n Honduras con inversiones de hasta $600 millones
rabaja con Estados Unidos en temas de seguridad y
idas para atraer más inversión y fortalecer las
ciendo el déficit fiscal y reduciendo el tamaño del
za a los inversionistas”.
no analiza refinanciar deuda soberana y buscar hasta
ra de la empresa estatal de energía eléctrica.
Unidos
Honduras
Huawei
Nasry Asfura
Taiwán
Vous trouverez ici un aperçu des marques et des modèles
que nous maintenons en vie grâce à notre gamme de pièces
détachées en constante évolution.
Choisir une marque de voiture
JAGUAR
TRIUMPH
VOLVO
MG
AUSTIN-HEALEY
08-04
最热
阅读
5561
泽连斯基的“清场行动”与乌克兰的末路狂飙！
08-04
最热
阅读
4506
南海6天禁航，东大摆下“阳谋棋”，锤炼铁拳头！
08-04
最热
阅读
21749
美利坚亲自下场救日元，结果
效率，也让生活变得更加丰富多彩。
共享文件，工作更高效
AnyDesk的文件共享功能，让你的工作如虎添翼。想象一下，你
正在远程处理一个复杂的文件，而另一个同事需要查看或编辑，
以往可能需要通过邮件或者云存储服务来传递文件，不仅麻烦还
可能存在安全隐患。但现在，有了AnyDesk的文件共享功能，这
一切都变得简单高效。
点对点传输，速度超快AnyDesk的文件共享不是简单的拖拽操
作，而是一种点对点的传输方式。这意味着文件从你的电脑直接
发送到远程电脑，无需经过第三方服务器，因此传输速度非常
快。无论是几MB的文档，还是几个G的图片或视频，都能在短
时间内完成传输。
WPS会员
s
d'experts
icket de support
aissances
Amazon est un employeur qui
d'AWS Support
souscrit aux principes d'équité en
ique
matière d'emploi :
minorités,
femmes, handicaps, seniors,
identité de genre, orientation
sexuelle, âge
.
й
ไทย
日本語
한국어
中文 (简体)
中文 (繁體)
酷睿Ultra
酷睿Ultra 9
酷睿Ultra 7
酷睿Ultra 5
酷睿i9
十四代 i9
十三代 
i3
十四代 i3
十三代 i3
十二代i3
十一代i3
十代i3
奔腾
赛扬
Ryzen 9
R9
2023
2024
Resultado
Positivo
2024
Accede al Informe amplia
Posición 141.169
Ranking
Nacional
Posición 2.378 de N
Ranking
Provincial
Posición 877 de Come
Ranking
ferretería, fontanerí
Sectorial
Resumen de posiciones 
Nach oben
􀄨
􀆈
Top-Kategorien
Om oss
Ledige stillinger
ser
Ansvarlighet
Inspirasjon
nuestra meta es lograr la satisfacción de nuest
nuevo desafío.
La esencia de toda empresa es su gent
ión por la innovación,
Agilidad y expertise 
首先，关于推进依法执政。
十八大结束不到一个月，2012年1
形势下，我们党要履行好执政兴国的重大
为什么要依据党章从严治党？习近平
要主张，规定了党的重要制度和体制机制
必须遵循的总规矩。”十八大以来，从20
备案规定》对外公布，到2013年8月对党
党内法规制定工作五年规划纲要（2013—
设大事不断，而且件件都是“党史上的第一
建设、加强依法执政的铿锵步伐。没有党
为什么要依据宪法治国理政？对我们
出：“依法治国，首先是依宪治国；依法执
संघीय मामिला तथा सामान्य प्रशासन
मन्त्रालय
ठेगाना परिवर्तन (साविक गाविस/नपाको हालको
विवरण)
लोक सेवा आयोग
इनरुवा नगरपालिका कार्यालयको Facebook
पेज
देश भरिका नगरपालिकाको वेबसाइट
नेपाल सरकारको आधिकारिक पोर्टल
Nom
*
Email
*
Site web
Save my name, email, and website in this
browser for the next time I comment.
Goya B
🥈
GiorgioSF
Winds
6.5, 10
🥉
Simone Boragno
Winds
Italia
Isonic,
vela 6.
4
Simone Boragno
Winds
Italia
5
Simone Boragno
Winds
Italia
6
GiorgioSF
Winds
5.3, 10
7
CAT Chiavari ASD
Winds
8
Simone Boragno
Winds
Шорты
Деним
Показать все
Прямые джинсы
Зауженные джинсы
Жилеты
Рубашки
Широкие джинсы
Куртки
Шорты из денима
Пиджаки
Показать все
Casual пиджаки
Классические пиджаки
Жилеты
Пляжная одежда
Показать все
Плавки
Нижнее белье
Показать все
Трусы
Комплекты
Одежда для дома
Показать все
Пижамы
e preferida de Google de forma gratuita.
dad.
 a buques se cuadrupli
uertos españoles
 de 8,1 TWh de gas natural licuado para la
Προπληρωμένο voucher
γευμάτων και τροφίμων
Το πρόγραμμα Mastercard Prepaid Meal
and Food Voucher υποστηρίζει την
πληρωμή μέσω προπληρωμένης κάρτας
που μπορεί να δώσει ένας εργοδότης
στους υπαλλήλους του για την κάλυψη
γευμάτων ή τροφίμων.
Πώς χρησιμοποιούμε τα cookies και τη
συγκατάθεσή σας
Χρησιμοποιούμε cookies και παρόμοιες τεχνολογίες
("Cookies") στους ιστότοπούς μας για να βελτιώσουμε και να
□ □ □
**Assignment**: Which lines in the records above contain the string "नगरप"? Locate each one and copy it in full.

**Response area**:
इनरुवा नगरपालिका कार्यालयको Facebook
देश भरिका नगरपालिकाको वेबसाइट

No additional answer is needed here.